**Aim of the exercise**. In the passage about working with Center Directors, reproduce word for word the part that begins with the words containing "So, they were" and ends with "that job done.".

People keep thinking, “Well, Center Directors, they get all
the glory. They get to meet all the dignitaries. When Prince Charles
comes, you’re going to tour him around, and when the President
shows up, you’re going to take him around and present him with
an astronaut flight suit. This has got to be a really neat job.”
The more you work closely with those guys on a day-to-day basis, and
particularly in the last ten years, as the Director, when my office
was on the other end of the hall from the Center Director, and I wore
a lot of carpeting out going back and forth there and see what goes
on in their lives day to day, you realize what a really tough, tough
job that is, and the challenges, and the amount of sacrifice they
… [make] to do those jobs.
So, they were all special in so many ways. But, clearly, Chris Kraft
has to stand out among those as a giant. He is a leader in the finest
sense of the word, maybe because I encountered him at an early and
impressionable age. But Chris wasn’t all that much older. He’s
probably fifteen years older, fifteen, twenty years older. But he
always set an incredible example as a leader and being real clear
about what needed to be done and being willing to tackle any job and
being very good about using all of his people to get that job done.
When he walked into a room, you knew he was the leader in charge.
There was no question about that.

(Saved entries)
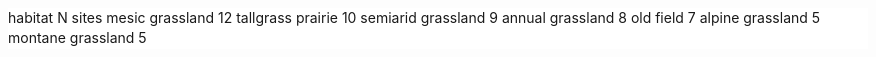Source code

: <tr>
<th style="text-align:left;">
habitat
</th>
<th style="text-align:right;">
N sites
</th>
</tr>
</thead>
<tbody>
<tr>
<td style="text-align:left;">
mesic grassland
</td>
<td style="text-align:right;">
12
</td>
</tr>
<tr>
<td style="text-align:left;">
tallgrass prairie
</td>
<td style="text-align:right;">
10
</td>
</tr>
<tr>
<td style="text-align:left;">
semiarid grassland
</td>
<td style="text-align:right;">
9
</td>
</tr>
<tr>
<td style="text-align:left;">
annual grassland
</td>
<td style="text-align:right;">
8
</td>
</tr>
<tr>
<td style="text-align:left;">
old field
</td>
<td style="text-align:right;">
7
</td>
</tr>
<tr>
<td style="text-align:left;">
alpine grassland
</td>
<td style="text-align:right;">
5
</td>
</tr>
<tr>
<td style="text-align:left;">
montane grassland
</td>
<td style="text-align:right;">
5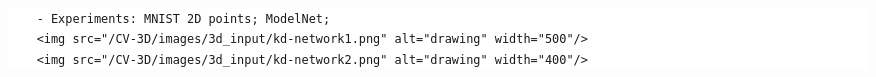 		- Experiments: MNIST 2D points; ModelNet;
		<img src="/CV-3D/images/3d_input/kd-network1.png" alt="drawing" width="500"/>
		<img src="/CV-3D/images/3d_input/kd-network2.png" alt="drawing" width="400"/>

**Task result**.
So, they were all special in so many ways. But, clearly, Chris Kraft
has to stand out among those as a giant. He is a leader in the finest
sense of the word, maybe because I encountered him at an early and
impressionable age. But Chris wasn’t all that much older. He’s
probably fifteen years older, fifteen, twenty years older. But he
always set an incredible example as a leader and being real clear
about what needed to be done and being willing to tackle any job and
being very good about using all of his people to get that job done.